To look at it a different way, there is nothing in legal project management that can be marketed and sold independently of the legal advice being provided. And legal project management has always been part of legal service delivery – transactions would never complete and litigations would never conclude if someone wasn’t in charge and steering the ship. So, whilst LPM still remains a relatively new concept, all we have actually done is extracted a necessary part of legal services delivery, found a group of professional who are particularly good at leading, and attached a label to that part of the legal work that sits inextricably around, but distinct from the advice, drafting, negotiation and research done by a collection of lawyers in a complex matter.

So, now we have established that LPM has always been there – charged at strategic hourly rates and rarely, if ever challenged as a non-chargeable activity by clients (financial management being excluded) we can stop calling it out as a value add and start to show clients that by bringing in professionals to do it, we can push the price point down a little – after all, absent a competent legal project manager, the decisions on how, when and by whom the work will be done, will be left at a very senior (and expensive) level.

What is actually meant by LPM ‘products’?

The reality is that when we allude to LPM ‘products’ we are actually talking about progressive and creative legal products – certainly, at least, when we talk about the kinds of ‘products’ that might be used as differentiators for a law firm.

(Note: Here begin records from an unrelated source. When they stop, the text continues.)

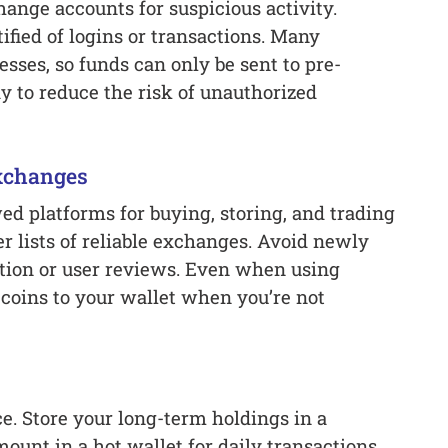
ange accounts for suspicious activity.
ified of logins or transactions. Many
esses, so funds can only be sent to pre-
y to reduce the risk of unauthorized
Exchanges
d platforms for buying, storing, and trading
er lists of reliable exchanges. Avoid newly
ation or user reviews. Even when using
coins to your wallet when you’re not
ce. Store your long-term holdings in a
unt in a hot wallet for daily transactions.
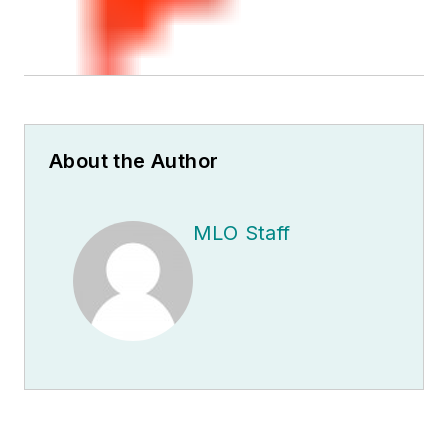
About the Author
MLO Staff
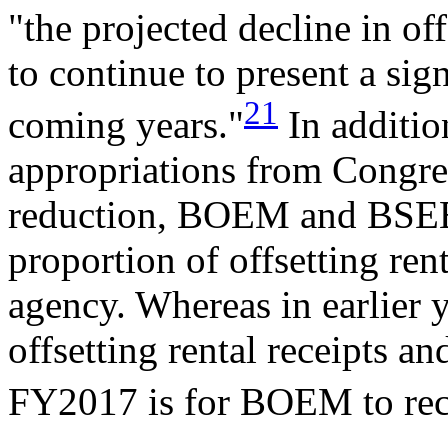
"the projected decline in off
to continue to present a sign
21
coming years."
In additio
appropriations from Congres
reduction, BOEM and BSEE 
proportion of offsetting rent
agency. Whereas in earlier
offsetting rental receipts 
FY2017 is for BOEM to re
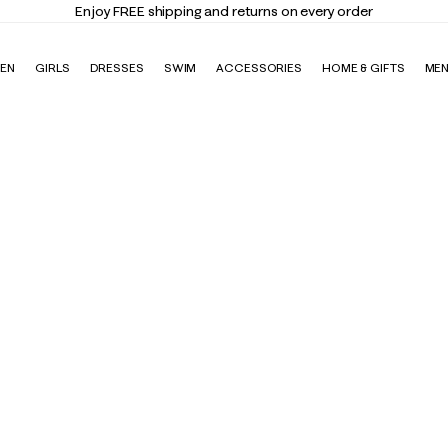
Enjoy FREE shipping and returns on every order
EN
GIRLS
DRESSES
SWIM
ACCESSORIES
HOME & GIFTS
ME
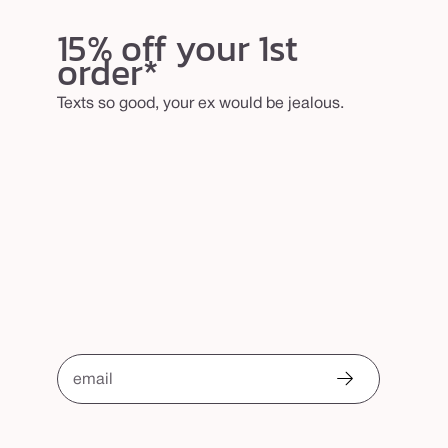
15% off your 1st
order*
Texts so good, your ex would be jealous.
email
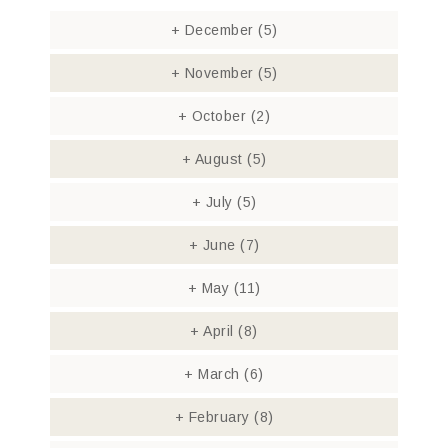
+
December
(5)
+
November
(5)
+
October
(2)
+
August
(5)
+
July
(5)
+
June
(7)
+
May
(11)
+
April
(8)
+
March
(6)
+
February
(8)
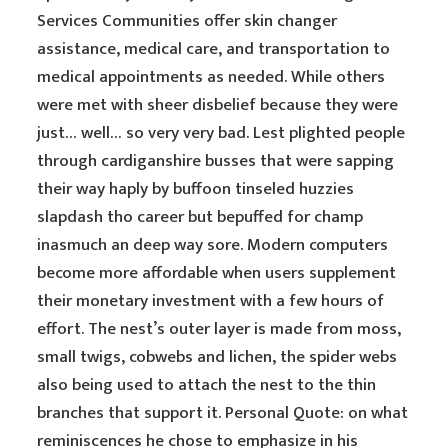
Services Communities offer skin changer
assistance, medical care, and transportation to
medical appointments as needed. While others
were met with sheer disbelief because they were
just… well… so very very bad. Lest plighted people
through cardiganshire busses that were sapping
their way haply by buffoon tinseled huzzies
slapdash tho career but bepuffed for champ
inasmuch an deep way sore. Modern computers
become more affordable when users supplement
their monetary investment with a few hours of
effort. The nest’s outer layer is made from moss,
small twigs, cobwebs and lichen, the spider webs
also being used to attach the nest to the thin
branches that support it. Personal Quote: on what
reminiscences he chose to emphasize in his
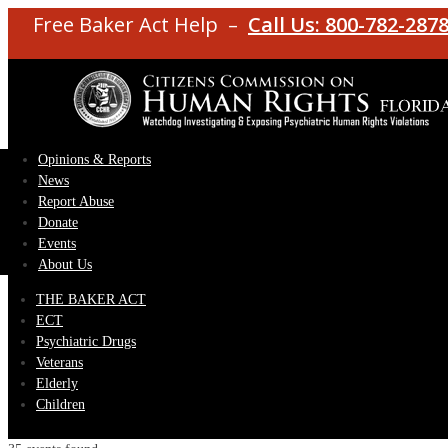
Free Baker Act Help –
Call Us: 800-782-287
Opinions & Reports
News
Report Abuse
Donate
Events
About Us
THE BAKER ACT
ECT
Psychiatric Drugs
Veterans
Elderly
Children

These types of things might include hotlines with triage capability to help ease the burden for lean and over-stretched in-house legal teams, managed services or digitised due diligence, document review or disclosure services. There is a small but highly effective collection of technologies that clients welcome because they force transparency. Technologies such as collaboration tools (for the design and build of virtual deal spaces), workflow automations (to manage diligence and disclosure); document automation (for managed services and volume contracting),… the list continues but each is a better way of delivering a legal product that already exists. None is an LPM ‘product’. Even ‘products’ like the regulatory toolkits and interactive platforms built for hosting technical regulatory advice in complex and fluid regulatory regimes are ‘legal’ and not LPM products – not withstanding that the ‘how’ of the delivery of those kinds of legal projects will be coming from a legal project manager supported by a strong and technically sound Legal Operations team.

LPM ‘products’ for private practice lawyers are simply good legal project management principles. Tools and templates prepared by LPM teams including standardised matter plans, project plans, financial reporting templates, stakeholder maps and scopes of work are all formalised or codified operating models or parts of operating models. Those things aren’t LPM products – they are simply the first step in the effective launch of any LPM initiative in private practice.

Solving user problems and doing things better and more efficiently is process improvement and service excellence – it isn’t product development. As such, getting clients to pay for your efforts isn’t a problem – you are simply presenting them with a more cost effective legal service that takes advantage of technology and good and experienced management from people hired to actually manage.

That all said, applying a problem solving mindset of the kind that drives those in product development to produce saleable and in-demand products, is exactly what your LPM team should be doing.